TEXTAUSZUG:
********************

EU-Mercosur-Handelsabkommen: kaum ökonomische Vorteile, aber beträchtliche ökologische und soziale Risiken
Ein nüchterner Blick auf die verfügbaren Folgenabschätzungen zeigt, dass die wirtschaftlichen Effekte des EU-Mercosur-Abkommens gering sind. Die Beschäftigungseffekte für die EU und Österreich können sogar negativ ausfallen. Die zu erwartenden Umwelteffekte, vor allem der Verlust von Waldflächen im Amazonasgebiet, werden unterschätzt. Angesichts der Herausforderungen der Klima- und Umweltkrise stellt sich die grundsätzliche Frage, ob es nicht eine gänzlich andere EU-Handelspolitik braucht, die gezielt nachhaltige Produktionsstrukturen fördert.
Von Bernhard Tröster und Werner Raza (A&W-Blog)
Risiken des EU-Mercosur-Abkommens zu wenig beachtet
Im Juni 2019 verkündeten die EU und die Mercosur-Ländergruppe (Argentinien, Brasilien, Paraguay und Uruguay) die politische Einigung auf ein Assoziierungsabkommen (EUMAA), inklusive einer umfassenden Handelskomponente. Obwohl über zwei Jahrzehnte verhandelt wurde, bleibt es aus handelspolitischer Perspektive ein relativ traditionelles Abkommen. Das Abkommen konzentriert sich auf die Beseitigung von Zollschranken, nur sensible landwirtschaftliche Produkte auf EU-Seite sollen durch Quoten geschützt werden. Die Befürworter*innen erwarten mehr Wohlstand für beide Seiten durch weitere Spezialisierung, oder vereinfacht ausgedrückt: durch mehr Austausch von Mercosur-Rindfleisch und Soja gegen europäische Autos und Maschinen.

********************

ROHDATEN:
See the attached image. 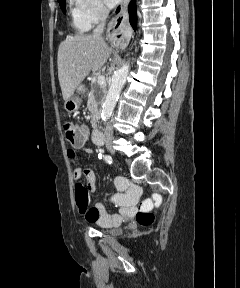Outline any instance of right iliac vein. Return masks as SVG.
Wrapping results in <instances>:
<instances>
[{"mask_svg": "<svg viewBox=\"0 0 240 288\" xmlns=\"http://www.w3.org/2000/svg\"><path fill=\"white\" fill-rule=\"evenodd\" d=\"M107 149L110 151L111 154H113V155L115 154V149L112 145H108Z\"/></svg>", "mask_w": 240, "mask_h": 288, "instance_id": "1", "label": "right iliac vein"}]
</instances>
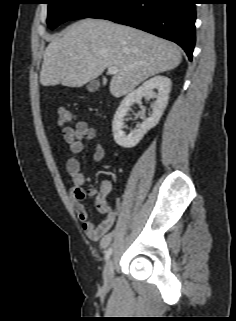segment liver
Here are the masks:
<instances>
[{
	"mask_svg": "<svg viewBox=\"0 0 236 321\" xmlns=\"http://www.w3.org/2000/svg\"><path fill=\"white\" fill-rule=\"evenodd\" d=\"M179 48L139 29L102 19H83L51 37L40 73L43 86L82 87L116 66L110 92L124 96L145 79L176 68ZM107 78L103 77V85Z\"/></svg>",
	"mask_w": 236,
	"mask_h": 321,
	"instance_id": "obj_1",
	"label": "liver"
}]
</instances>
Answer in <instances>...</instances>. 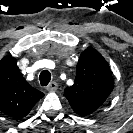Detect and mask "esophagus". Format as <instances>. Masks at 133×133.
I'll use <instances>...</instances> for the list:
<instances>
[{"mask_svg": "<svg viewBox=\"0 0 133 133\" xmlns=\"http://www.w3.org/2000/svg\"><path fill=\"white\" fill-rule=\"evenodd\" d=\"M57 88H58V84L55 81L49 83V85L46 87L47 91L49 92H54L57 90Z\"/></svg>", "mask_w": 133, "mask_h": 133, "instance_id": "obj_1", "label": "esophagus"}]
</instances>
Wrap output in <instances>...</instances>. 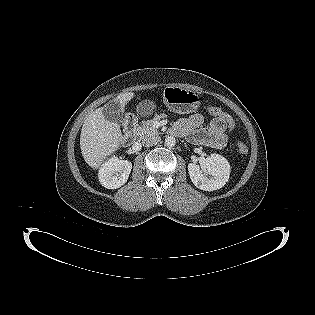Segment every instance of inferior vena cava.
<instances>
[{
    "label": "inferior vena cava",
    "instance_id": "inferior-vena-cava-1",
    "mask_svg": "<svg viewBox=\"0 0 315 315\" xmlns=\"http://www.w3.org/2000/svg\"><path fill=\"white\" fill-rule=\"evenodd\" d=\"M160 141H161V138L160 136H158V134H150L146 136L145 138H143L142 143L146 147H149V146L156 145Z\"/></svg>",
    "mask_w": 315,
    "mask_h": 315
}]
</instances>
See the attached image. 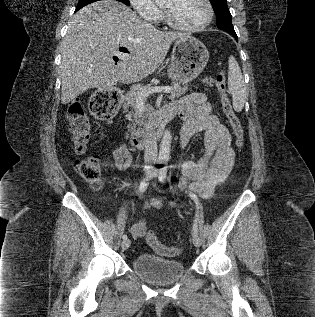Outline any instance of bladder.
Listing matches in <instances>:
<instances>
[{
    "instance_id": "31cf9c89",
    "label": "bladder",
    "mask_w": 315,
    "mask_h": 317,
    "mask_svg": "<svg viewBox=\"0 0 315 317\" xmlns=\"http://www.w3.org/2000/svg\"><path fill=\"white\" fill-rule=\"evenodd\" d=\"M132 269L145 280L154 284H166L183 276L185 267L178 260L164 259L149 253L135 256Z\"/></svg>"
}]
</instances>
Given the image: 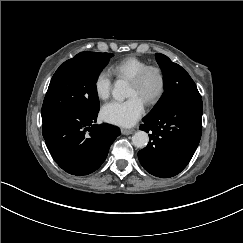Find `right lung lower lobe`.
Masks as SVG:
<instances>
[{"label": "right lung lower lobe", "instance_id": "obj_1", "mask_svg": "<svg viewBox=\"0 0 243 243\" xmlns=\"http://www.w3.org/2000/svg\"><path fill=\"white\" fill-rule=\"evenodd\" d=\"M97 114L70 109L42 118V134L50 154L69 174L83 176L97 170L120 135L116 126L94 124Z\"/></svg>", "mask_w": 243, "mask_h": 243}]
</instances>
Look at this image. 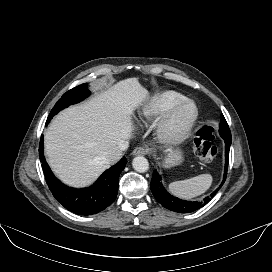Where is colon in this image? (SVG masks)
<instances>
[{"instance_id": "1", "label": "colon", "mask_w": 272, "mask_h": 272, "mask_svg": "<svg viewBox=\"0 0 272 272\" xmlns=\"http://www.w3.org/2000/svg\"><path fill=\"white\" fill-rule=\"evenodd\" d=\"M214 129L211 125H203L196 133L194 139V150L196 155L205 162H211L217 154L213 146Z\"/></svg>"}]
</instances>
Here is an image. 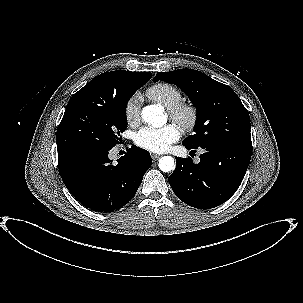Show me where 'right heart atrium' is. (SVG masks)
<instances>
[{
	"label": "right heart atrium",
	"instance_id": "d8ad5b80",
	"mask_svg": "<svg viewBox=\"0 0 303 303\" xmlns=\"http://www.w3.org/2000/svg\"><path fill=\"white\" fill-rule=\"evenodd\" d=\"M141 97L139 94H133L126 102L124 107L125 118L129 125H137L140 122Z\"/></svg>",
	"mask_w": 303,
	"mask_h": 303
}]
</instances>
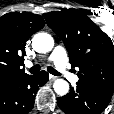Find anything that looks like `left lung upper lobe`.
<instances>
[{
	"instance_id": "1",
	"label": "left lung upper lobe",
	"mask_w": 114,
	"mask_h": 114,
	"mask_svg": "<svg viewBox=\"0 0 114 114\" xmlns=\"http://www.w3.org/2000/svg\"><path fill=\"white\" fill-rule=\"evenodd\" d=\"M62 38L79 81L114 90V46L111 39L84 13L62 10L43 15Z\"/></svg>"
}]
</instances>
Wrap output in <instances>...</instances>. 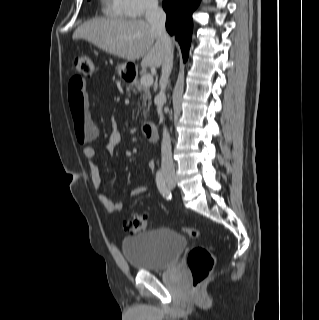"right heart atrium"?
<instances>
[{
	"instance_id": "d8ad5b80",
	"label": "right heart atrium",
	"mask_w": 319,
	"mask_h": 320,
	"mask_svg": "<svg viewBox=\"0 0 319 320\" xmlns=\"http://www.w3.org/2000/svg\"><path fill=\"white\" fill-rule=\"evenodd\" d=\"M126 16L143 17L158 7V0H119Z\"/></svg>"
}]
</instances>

********************

ÜBUNGSAUFGABE A: Gib aus dem Text zum EU-Mercosur-Abkommen alles von „Von Bernhard Tröster“ bis hinunter zu „Autos und Maschinen.“ wortgetreu wieder.
ÜBUNGSAUFGABE B: Welche Länder gehören laut dem Text zum EU-Mercosur-Abkommen zur Mercosur-Ländergruppe?

VOLLSTÄNDIGE ANTWORT A:
Von Bernhard Tröster und Werner Raza (A&W-Blog)
Risiken des EU-Mercosur-Abkommens zu wenig beachtet
Im Juni 2019 verkündeten die EU und die Mercosur-Ländergruppe (Argentinien, Brasilien, Paraguay und Uruguay) die politische Einigung auf ein Assoziierungsabkommen (EUMAA), inklusive einer umfassenden Handelskomponente. Obwohl über zwei Jahrzehnte verhandelt wurde, bleibt es aus handelspolitischer Perspektive ein relativ traditionelles Abkommen. Das Abkommen konzentriert sich auf die Beseitigung von Zollschranken, nur sensible landwirtschaftliche Produkte auf EU-Seite sollen durch Quoten geschützt werden. Die Befürworter*innen erwarten mehr Wohlstand für beide Seiten durch weitere Spezialisierung, oder vereinfacht ausgedrückt: durch mehr Austausch von Mercosur-Rindfleisch und Soja gegen europäische Autos und Maschinen.

VOLLSTÄNDIGE ANTWORT B: Argentinien, Brasilien, Paraguay und Uruguay.